# [Exercise instructions]
In the text below about African integration, what does the speaker name as the second tenet of the approach?

# [Document extract]
........

Before leaving Nairobi, I delivered a public lecture at Kenyatta University on the subject of African integration. I gave my audience a background to Africa and its civilization, indicating that 5,000 years ago, Africa was the most civilized continent.

Africa had also played a critical role in preservation and advancement of religions. Jacob's brothers, who became the 12 tribes of Israel, survived famine by relocating to Egypt till Moses came to save them. Jesus too was hidden in Egypt while Prophet Muhammad was sheltered in Ethiopia.

However, despite these early leaps, Africa in the last 600 years retarded, becoming a victim of slave trade, colonialism, neo-colonialism, genocides, poverty, marginalization and other ills. The question then is, how can we, who were first, now be the last and how do we prevent these occurrences in the future?

The approach to this has been five-fold. First, we had to fight colonialism and get our freedom. It is a largely complete task. This independence meant giving our people a role in choosing leaders and determining how state affairs run. Democracy therefore is the second tenet.

The third issue has been to ensure our people prosper. In order for prosperity to occur, we had to offer a clear ideological guide on rejection of identity while embracing interests. Of what use is your tribe when your tribesmen cannot purchase what you produce? You need other people to support your prosperity.

This brought us to the fourth element. Prosperity occurs when you have integration. Seeing how small our markets are, we need to integrate as regions and blocs. It is why we make a case for the EAC. Besides expanding our regional markets, this also helps us when negotiating with 3rd parties.

........

# [Provided material]
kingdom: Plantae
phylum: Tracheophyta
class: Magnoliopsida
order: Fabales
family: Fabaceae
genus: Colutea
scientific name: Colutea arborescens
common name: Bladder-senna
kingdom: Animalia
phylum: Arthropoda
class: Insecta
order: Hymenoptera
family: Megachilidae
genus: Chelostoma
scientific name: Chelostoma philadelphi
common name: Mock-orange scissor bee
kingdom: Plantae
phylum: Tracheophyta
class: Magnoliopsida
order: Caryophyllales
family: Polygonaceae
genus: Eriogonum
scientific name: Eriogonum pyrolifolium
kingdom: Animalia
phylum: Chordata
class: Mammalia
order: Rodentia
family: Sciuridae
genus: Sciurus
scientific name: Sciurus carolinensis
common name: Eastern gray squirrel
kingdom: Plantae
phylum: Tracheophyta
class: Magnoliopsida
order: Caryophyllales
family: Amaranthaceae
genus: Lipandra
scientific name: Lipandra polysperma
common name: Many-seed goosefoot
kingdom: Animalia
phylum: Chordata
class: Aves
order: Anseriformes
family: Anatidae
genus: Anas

........

# [Solution to the problem]
Democracy.